Jo McMeekin of face2face HR Consultancy in Banbury looks at what the latest employment law changes really mean for your business.
April is always an important month for employment law, but this year brings a combination of changes that signal a wider shift in how businesses are expected to manage their people.
On the surface, the updates appear straightforward. Day 1 Statutory Sick Pay, Day 1 paternity rights and unpaid parental leave, increases to the National Minimum Wage and statutory pay rates, and the introduction of the Fair Work Agency are all coming into effect. Individually, none of these feels dramatic.
Together, they create a new baseline for employment practice that many businesses are not fully prepared for.
April changes: what’s really going to cost you?
Of all the changes taking effect, Day 1 Statutory Sick Pay is likely to have the most significant financial impact.
SSP from day one sounds fair, and in many respects it is. The difficulty is that many businesses do not have a clear picture of what sickness absence already costs them.
Business owners usually know their margins, overheads, and production costs, yet few can confidently say how many sick days their business recorded last year.
When absence is not tracked properly, patterns are missed and early conversations do not happen. Day 1 SSP may lead to an increase in short absences, not because employees are taking advantage, but because attendance has never been managed consistently or confidently.
Without data and early intervention, costs build quietly until they become a serious problem.
And this is only the start.
The bigger shift ahead
The Employment Rights Bill represents the most significant change to employment legislation in years. One of its key proposals is the reduction of the qualifying period for unfair dismissal from two years to six months, expected to take effect from January 2027.
This may sound distant, but the reality is that the groundwork for these changes needs to be in place well before then.
This change forces an important question. Are businesses genuinely setting people up to succeed, or have they relied on the two-year rule as protection when things do not work out?
While 2027 may feel some way off, waiting until the law changes to improve people management will be too late. For a long time, many organisations have relied, often unintentionally, on being able to exit employment relationships within two years with limited risk. That safety net is being removed.
What good people management will need to look like
This shift does not prevent businesses from managing poor performance, but it does require them to do so properly and fairly.
Recruitment will need greater clarity and honesty from the outset. Roles, expectations, and working pace must be clear before an offer is accepted. Strong onboarding and structured probation periods will also become increasingly important. Probation should be a period of support, feedback, and learning, not a hurdle people are expected to fail.
Training during probation matters, not just on systems and processes, but on behaviours, standards, and ways of working. Employees cannot meet expectations they have never been trained on. Managers also need support. Many absence and performance issues escalate simply because managers lack confidence in having early, constructive conversations.
Crucially, performance management does not end when probation is signed off. Ongoing feedback and clear expectations are what keep people engaged and productive.

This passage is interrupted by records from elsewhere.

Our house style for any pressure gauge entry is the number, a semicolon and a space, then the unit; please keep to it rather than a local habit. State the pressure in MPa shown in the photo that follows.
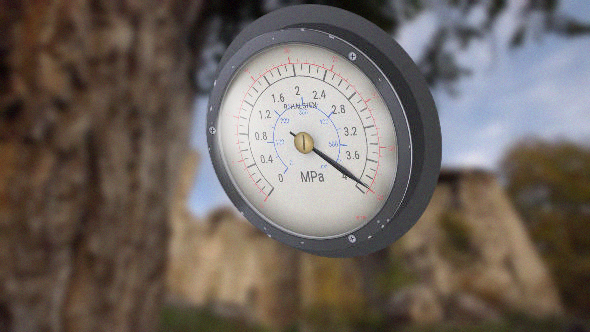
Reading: 3.9; MPa
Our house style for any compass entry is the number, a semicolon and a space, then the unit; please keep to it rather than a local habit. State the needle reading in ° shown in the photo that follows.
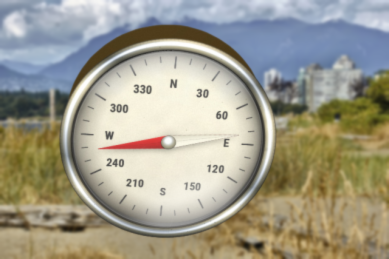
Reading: 260; °
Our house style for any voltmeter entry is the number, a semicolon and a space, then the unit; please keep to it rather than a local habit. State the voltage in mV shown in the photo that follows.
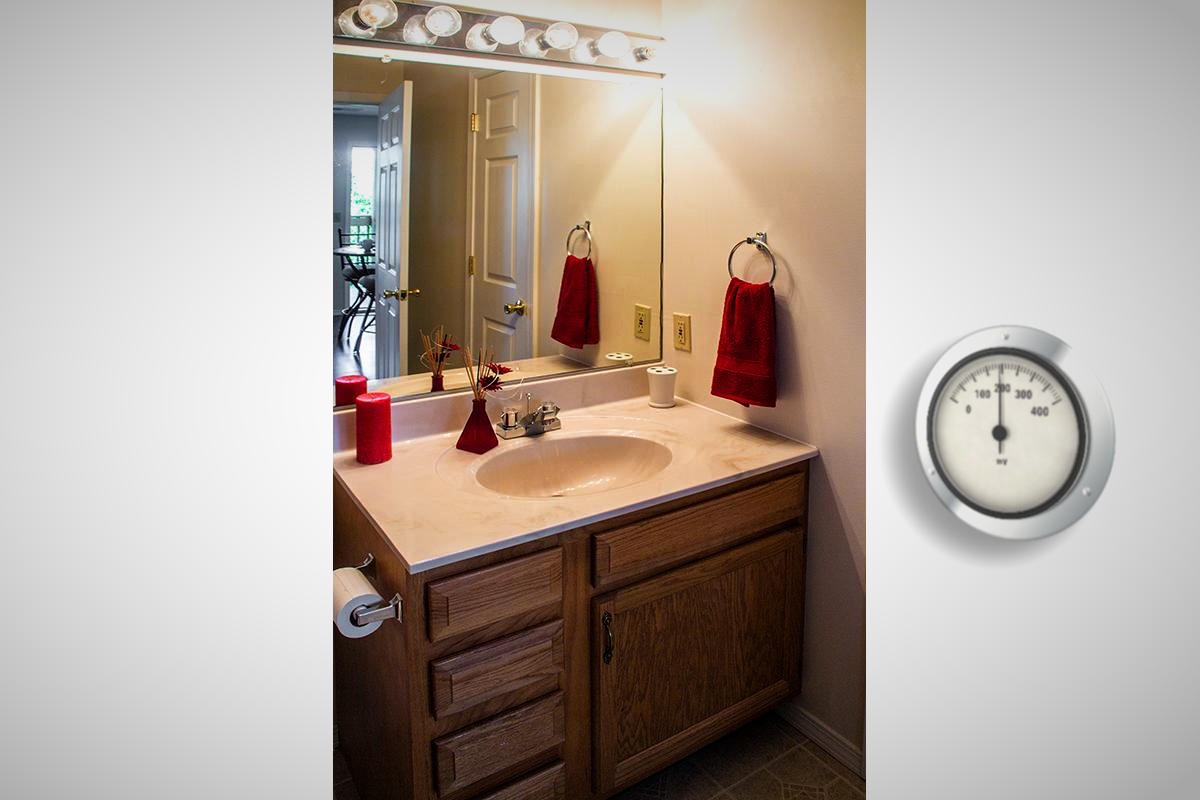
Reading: 200; mV
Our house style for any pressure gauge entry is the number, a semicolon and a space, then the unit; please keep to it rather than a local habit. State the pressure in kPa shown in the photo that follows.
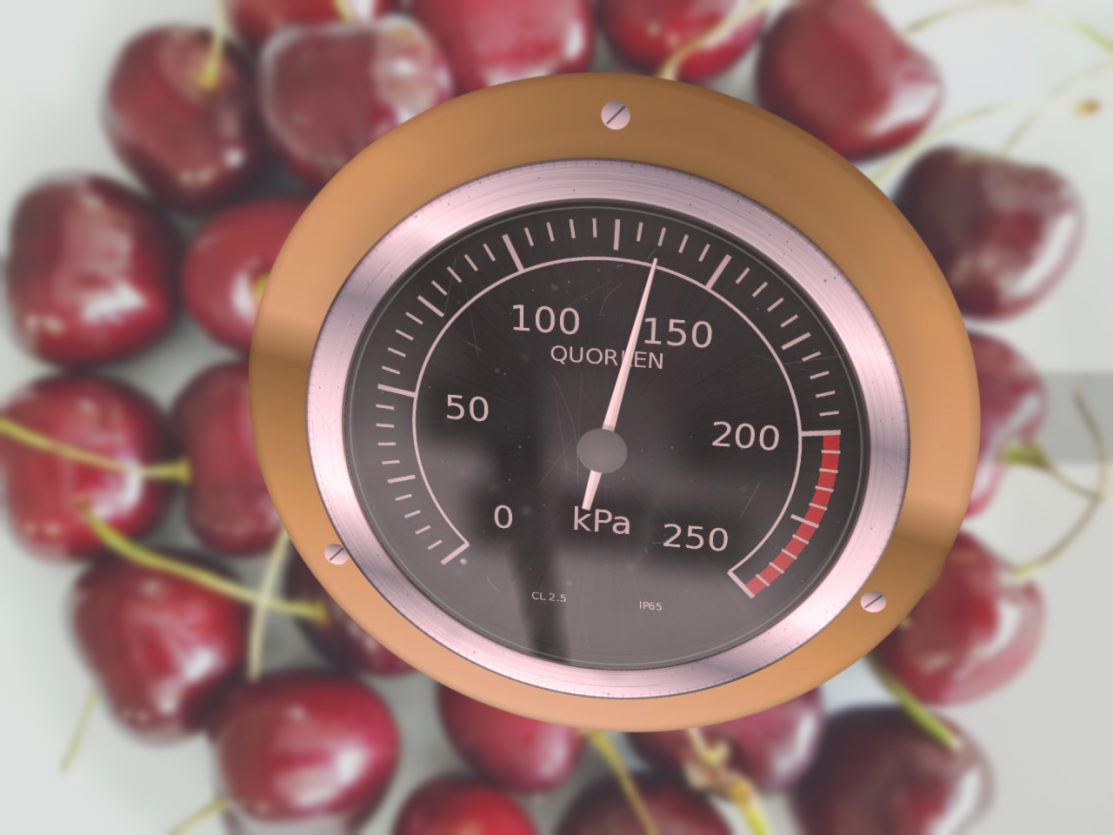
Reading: 135; kPa
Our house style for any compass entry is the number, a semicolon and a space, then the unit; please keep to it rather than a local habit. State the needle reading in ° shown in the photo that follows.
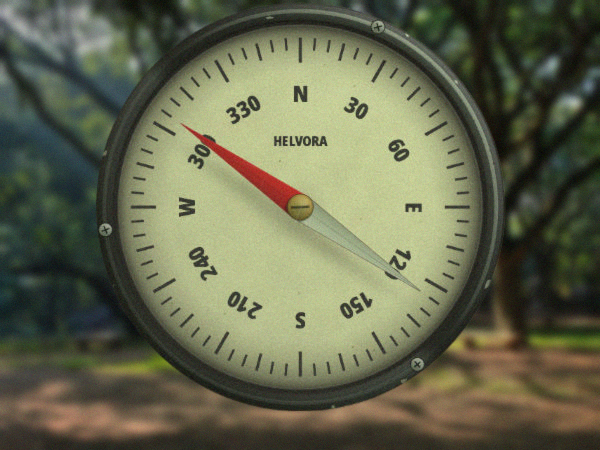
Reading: 305; °
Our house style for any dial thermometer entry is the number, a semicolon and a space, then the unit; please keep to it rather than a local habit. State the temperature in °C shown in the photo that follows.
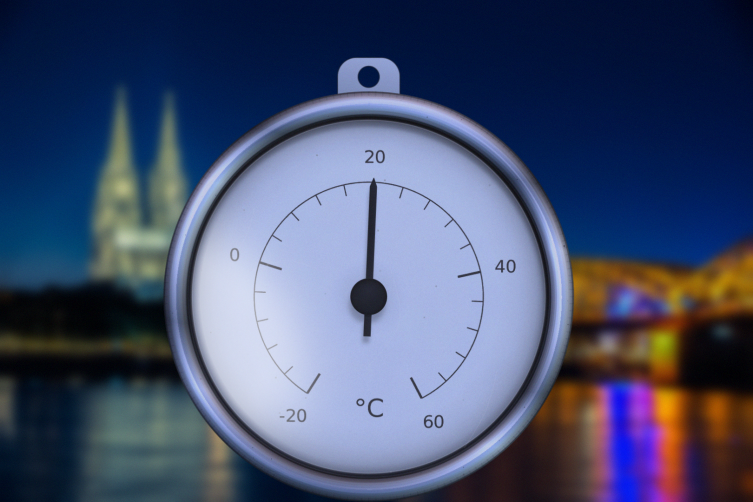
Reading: 20; °C
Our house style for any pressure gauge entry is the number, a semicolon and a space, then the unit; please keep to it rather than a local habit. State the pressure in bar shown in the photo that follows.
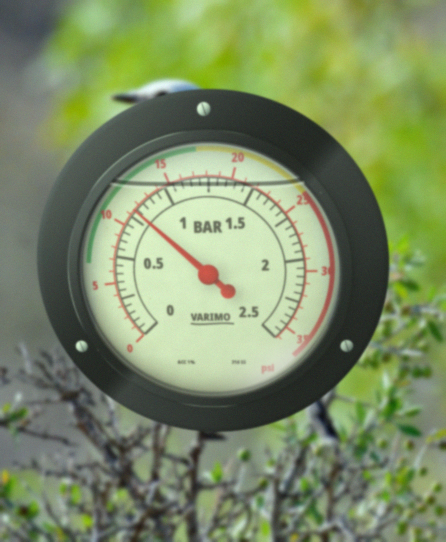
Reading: 0.8; bar
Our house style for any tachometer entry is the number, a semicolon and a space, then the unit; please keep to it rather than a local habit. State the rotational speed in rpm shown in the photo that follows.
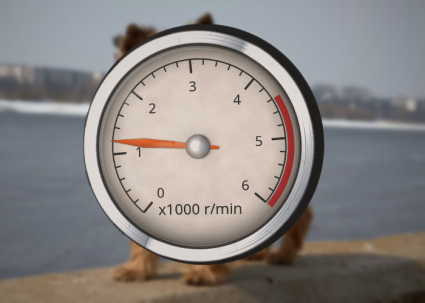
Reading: 1200; rpm
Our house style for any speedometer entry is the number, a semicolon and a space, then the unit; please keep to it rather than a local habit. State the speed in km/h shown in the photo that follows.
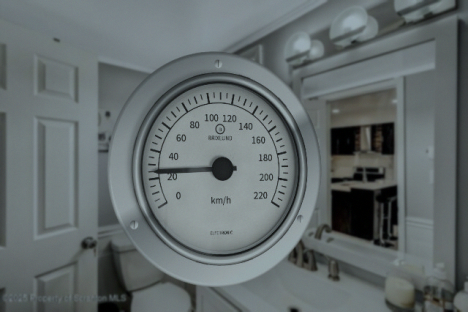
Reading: 25; km/h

The question business owners can’t avoid
At the heart of these changes is a simple but uncomfortable question. Are we genuinely setting our people up to succeed, or have we relied on length of service to protect the business?
Those that address this now will be far better placed as the legal landscape continues to change. Those that delay will face increased risk, financially, legally, and reputationally.
Practical priorities for business owners
Good people management is not complicated, but it does require intention. Policies alone do not change behaviour.
A generic policy may tick a compliance box, but it will not shape day-to-day management decisions.
Most workplace issues do not stem from bad intent. They arise because expectations were unclear, support was missing, or conversations were avoided for too long. Ultimately, it is the business that carries the risk.
Preparing now is not about overreacting to legal change. It is about building fair, consistent, and sustainable ways of managing people that protect both the business and those who work within it.